[KDE/Mac] about the kde4_add_plugin macro, and shared vs. module building

René J.V. Bertin rjvbertin at gmail.com
Sat Mar 7 19:28:39 UTC 2015


Hello,

A while back I ran into an issue building Calligra, which uses 2 of its plugins as shared libraries to link test applications with. The kde4_add_plugin macro causes cmake to create a "shared module" if no other options are given, and on OS X that means code is compiled with `-bundle` (and possibly linked with `-bundle_loader`).

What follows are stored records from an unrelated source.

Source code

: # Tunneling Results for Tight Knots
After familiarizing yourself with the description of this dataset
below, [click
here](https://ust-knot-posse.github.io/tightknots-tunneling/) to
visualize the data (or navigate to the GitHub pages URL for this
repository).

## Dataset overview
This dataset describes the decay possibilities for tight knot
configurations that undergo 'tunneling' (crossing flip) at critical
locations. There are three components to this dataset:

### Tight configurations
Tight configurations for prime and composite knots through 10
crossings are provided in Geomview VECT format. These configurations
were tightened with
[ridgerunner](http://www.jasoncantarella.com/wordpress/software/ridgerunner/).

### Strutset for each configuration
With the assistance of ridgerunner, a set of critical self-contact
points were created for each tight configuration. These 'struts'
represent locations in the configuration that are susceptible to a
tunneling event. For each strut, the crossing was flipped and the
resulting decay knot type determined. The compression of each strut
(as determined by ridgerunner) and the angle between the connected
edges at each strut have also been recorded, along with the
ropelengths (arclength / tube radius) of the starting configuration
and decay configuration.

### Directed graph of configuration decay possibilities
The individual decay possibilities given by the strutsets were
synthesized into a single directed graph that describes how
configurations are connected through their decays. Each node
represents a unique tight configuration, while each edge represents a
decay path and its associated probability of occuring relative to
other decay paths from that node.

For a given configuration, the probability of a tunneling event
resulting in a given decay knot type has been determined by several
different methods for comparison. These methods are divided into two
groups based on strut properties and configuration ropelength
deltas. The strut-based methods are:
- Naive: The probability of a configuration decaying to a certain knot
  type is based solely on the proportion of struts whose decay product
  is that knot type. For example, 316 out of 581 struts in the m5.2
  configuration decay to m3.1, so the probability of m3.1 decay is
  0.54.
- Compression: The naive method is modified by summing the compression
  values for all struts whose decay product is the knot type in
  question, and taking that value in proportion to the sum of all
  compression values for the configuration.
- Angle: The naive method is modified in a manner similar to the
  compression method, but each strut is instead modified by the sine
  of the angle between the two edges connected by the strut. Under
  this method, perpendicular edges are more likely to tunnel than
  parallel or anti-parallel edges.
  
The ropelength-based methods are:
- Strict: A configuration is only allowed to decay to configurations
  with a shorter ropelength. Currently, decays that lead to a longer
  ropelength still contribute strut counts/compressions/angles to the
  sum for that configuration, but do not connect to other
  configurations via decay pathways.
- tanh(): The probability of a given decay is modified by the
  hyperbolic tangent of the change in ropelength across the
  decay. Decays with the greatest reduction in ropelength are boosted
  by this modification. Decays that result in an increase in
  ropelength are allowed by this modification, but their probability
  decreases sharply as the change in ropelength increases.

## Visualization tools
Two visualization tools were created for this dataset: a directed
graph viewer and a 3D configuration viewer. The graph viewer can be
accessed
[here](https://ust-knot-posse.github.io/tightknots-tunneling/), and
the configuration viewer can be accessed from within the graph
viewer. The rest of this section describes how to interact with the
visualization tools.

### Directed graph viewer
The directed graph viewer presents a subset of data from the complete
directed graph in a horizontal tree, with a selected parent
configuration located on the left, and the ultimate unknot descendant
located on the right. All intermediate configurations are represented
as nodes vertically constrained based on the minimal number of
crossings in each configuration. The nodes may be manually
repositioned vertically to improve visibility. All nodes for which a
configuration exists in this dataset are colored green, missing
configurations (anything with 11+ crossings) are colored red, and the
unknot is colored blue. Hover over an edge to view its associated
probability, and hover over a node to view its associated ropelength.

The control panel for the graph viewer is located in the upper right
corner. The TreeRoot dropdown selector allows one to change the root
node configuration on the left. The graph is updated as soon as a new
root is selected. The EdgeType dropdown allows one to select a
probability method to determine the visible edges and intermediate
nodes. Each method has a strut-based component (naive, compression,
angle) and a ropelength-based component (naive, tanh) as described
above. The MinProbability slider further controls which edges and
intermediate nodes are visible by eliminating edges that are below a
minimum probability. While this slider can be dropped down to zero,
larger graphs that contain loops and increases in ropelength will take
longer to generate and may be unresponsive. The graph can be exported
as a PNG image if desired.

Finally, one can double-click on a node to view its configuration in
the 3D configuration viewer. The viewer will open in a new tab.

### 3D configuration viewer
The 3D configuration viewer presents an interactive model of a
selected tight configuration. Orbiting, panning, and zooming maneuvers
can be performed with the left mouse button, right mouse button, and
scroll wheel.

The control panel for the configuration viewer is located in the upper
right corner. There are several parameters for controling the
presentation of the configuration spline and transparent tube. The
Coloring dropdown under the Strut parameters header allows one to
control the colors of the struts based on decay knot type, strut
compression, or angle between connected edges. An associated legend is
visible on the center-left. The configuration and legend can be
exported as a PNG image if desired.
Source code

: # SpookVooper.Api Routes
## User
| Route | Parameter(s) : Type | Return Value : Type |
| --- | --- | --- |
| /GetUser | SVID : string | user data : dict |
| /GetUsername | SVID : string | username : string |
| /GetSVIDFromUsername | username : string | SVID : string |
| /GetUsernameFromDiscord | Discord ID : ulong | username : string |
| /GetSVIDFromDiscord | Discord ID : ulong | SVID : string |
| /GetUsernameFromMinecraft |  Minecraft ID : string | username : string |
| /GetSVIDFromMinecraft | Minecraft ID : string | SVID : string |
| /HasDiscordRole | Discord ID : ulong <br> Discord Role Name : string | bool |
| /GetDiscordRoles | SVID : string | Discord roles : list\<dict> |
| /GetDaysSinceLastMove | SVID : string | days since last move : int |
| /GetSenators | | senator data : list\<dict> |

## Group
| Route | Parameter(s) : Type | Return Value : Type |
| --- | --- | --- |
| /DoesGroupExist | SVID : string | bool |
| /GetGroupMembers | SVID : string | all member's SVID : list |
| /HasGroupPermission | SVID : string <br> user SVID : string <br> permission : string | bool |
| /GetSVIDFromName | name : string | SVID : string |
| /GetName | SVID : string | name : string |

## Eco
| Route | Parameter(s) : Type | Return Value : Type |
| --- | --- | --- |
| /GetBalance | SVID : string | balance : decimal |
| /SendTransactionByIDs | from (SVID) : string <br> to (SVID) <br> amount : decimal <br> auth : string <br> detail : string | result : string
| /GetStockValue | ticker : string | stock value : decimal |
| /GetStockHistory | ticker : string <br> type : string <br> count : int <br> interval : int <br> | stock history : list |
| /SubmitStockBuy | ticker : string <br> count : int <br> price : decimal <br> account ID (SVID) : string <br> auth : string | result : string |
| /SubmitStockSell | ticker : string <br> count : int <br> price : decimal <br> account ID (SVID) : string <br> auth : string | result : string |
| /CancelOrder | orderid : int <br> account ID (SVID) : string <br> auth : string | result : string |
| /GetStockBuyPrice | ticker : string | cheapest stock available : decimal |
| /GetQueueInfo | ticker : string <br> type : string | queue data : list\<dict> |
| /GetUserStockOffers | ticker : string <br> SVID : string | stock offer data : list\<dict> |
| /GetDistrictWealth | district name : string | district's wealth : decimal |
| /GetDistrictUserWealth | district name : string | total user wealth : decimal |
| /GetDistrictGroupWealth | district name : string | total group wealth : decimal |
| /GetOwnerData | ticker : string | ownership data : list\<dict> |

Plugins will work fine when they're built as regular shared libraries (as on Linux), so my first approach was to patch CMake so that KDE4 plugins are built that way. It took almost a year, but I did run into an issue with that approach: the aforementioned -bundle_loader flag can only be used on code compiled with -bundle (`-bundle_loader foo` tells the linker that the plugin is allowed access to foo's symbols, basically).

The easiest way out for the 2 Calligra plugins would be to use

kde4_add_plugin(foo SHARED ...)

but that means we get ${prefix}/lib/foo.dylib instead of ${prefix}/lib/kde4/foo.so, undoubtedly leading to plugin loading failure.

I've never yet had to dirty my hands trying to tweak things at this level. I know MacPorts has patches that changes the extension on certain binary object (from .dylib to .so or vice versa) but that's about all I know.

Does anyone have a suggestion what would be the best solution here? The easiest way would be not to build the 2 test cases, but I'd like something a bit more fundamental, because one day or another we'll bump into a case where a plugin is also used as a shared library for something more important than a test executable.

Or is this kind of "abuse" officially "not done"?